Recently, a junior high school in Bloomington, Ill., was put on lockdown because of threats over social media. Two Illinois State University students reported seeing people wearing clown masks sitting in their cars. There have been many more reported sightings in Central Illinois in the past two months.

A school in Connecticut has gone as far as to ban wearing a clown costume because it is seen as a symbol of terrorism. Students from Penn State have been known to go what they call clown hunting, where groups of students chase and assault people dressed as clowns in the interest of public safety.

Police agencies around the country say it is getting harder for them to find the actual culprits because of the numerous false reports, as well as teenagers dressing up as clowns to prank people, that have happened since the media started showing clown terrorism.

Law enforcement across the nation is strengthening security and increasing patrols. Police aren’t only worried about the increasing amount of clown reports; they are also worried about citizens taking the law into their own hands, like the aforementioned clown-hunters on college campuses.

William Colbrook, chief of Parkland’s Public Safety, stated his belief that we should not be afraid of these clowns.

“From the information that I have read in commercial media and law enforcement intelligence briefings, there is little truth that persons dressed in clown masks have done much harm to individuals,” Colbrook said. “There are documented cases of persons wearing clown masks in order to create a stir in their community or even to intentionally alarm people. In some of those cases, when these individuals are located, they have been arrested and charged.  Locally, there have not been any verified cases of people wearing clown masks.”

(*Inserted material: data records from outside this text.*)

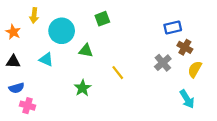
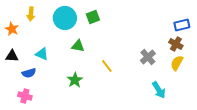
blue rectangle: (173, 27) -> (182, 25), moved
cyan circle: (62, 31) -> (65, 18), moved
brown cross: (185, 47) -> (176, 44), moved
blue semicircle: (17, 88) -> (29, 73), moved
cyan arrow: (187, 99) -> (159, 90), moved

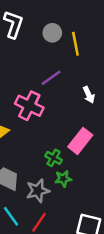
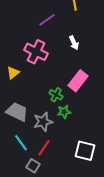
purple line: (51, 78) -> (47, 20), moved
white arrow: (89, 95) -> (74, 43), moved

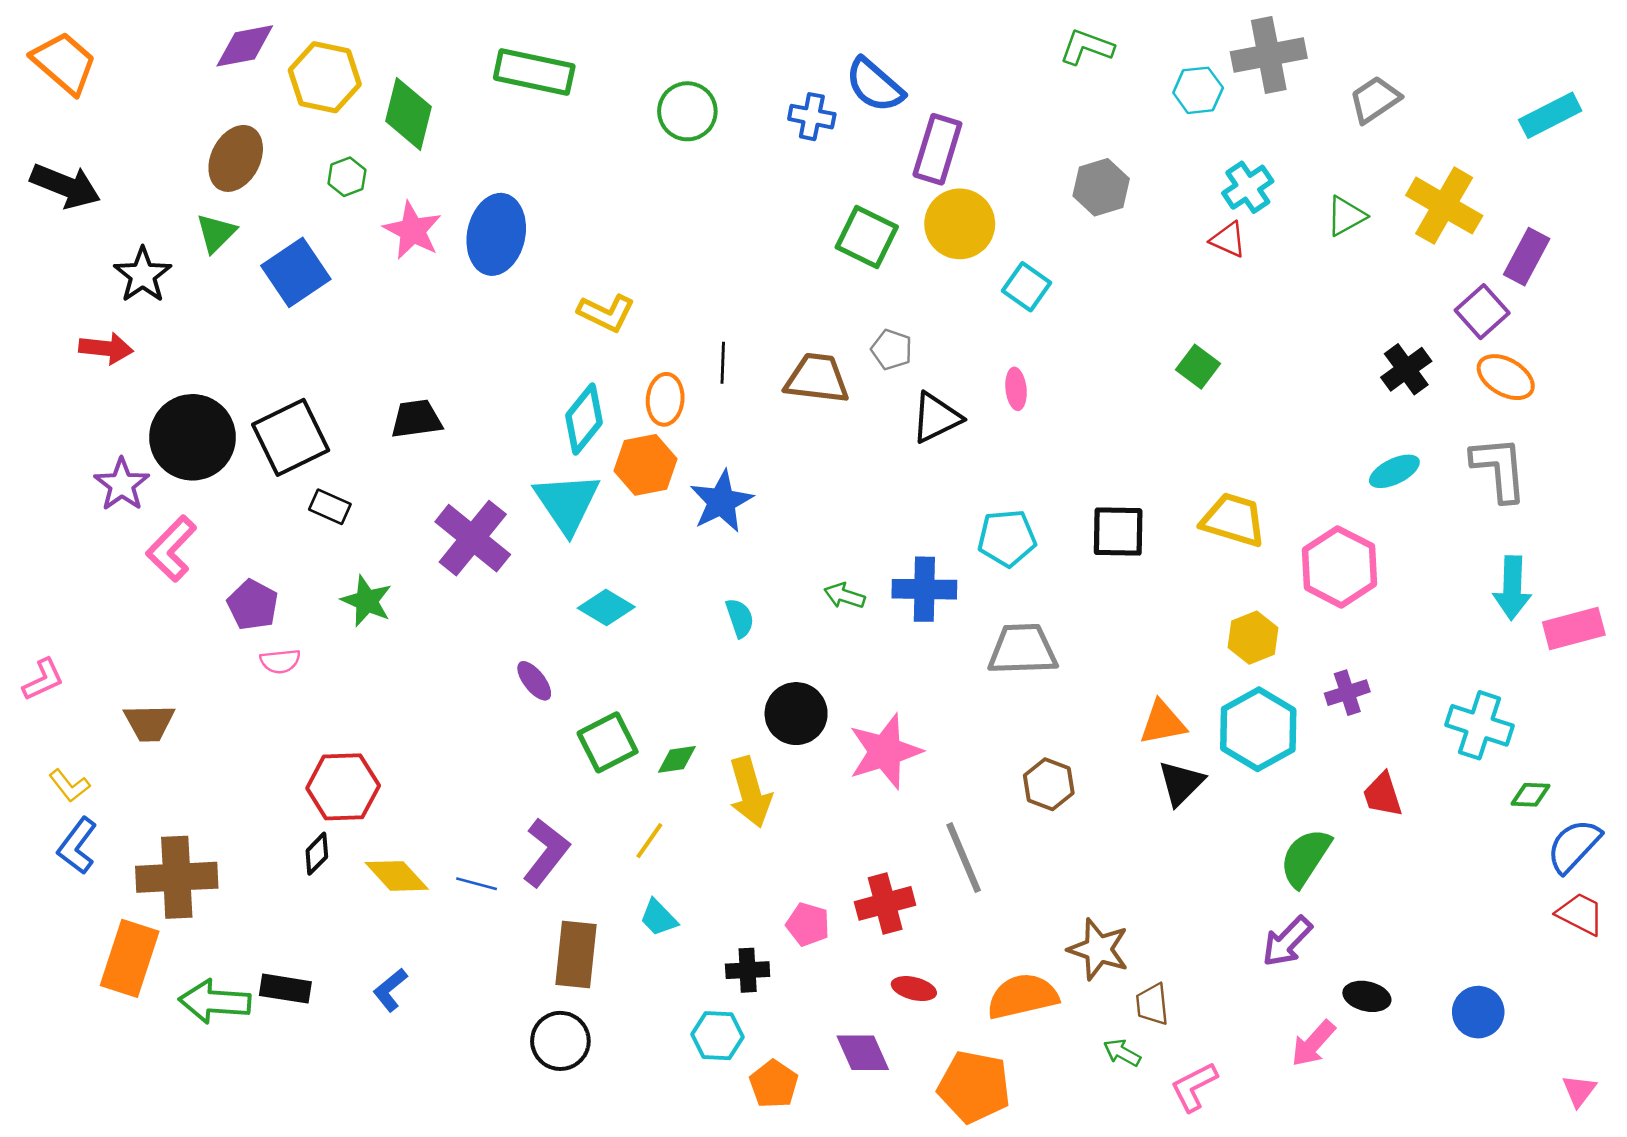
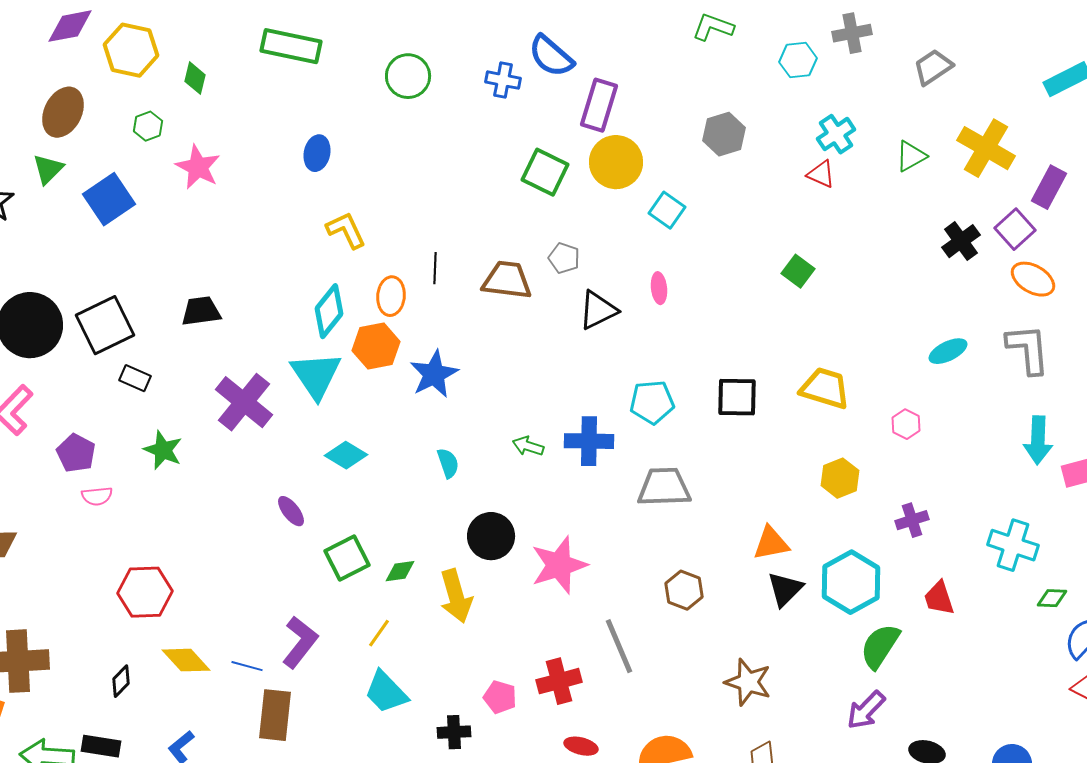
gray cross: (1269, 55) -> (852, 33), size x0.7
green diamond: (409, 114) -> (195, 78), size x0.6
blue ellipse: (496, 234) -> (317, 153), moved, size x0.6
yellow L-shape: (606, 313) -> (346, 230), turned -141
black cross: (1406, 369) -> (961, 241), moved
pink hexagon: (1339, 567) -> (906, 424), size x0.5
cyan hexagon: (1258, 729) -> (851, 582), moved
black diamond: (317, 854) -> (121, 681), moved
cyan trapezoid: (659, 918) -> (386, 692), size x1.5
brown star: (1099, 949) -> (748, 682), moved
brown rectangle: (576, 954) -> (275, 715), moved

There exists a hypothesis that these clown sightings are all a hoax used to advertise Stephen King’s horror novel “It” that is in the process of being adapted into a major motion picture for a second time.

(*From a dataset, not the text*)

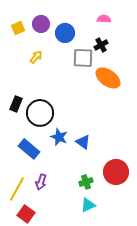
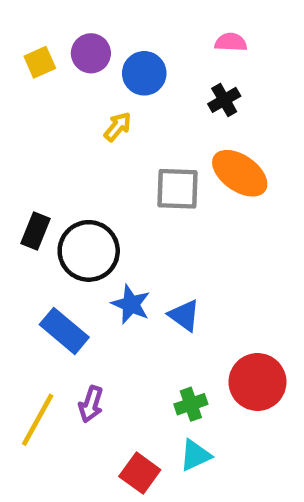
yellow arrow: (36, 57) -> (118, 127), moved
gray square: (83, 58) -> (178, 189), moved
red square: (26, 214) -> (140, 473), moved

Even if this were true, there are copycats taking things to the level of illegality. They are chasing people with weapons, threatening people, following people to their homes, and terrorizing communities.

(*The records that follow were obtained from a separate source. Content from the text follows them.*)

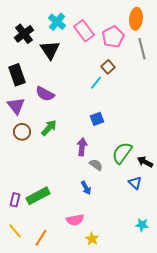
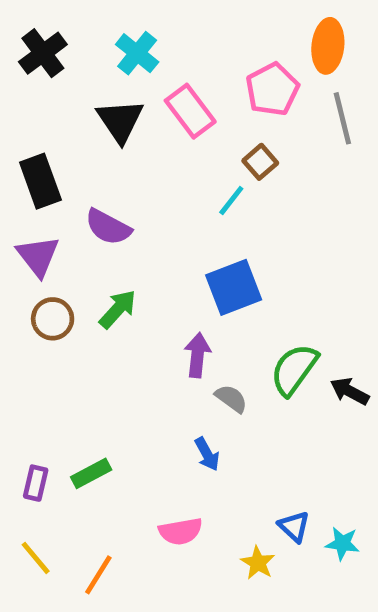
pink rectangle: (84, 31) -> (190, 111), moved
black cross: (24, 34) -> (43, 53), moved
blue square: (97, 119) -> (234, 287), size x1.6
blue triangle: (135, 183) -> (294, 527), moved
green rectangle: (38, 196) -> (91, 473), size x0.7
yellow star: (92, 239) -> (258, 563), moved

On Sept. 27 in the city of Reading, Penn., a 16-year-old boy was stabbed and killed during a fight. The police are looking into reports that the culprit was wearing a clown mask.

As Halloween approaches, you may be asking yourself, “What can I do to keep me and my family safe?”

Colbrook recommends simply staying aware of your surroundings. Projecting a strong, confident persona, such as walking quickly with determination, is an oft-recommended deterrent to would-be muggers or sexual assaulters.

Self-defensive objects are always an option, but police and related experts urge prudency and a cool head when handling any sort of weaponry in a personal protection capacity and to take steps to deescalate an encounter—like removing oneself from the situation as quickly as possible or calling the police—before weapons leave their pockets, purses, or holsters.

Civil protection authorities recommend to always have your phone on your person, avoid unlit areas or alleyways, walk in groups of two or more, make certain someone knows where you are going.

Like each and every Halloween before, police encourage people to be especially careful during this year’s holiday.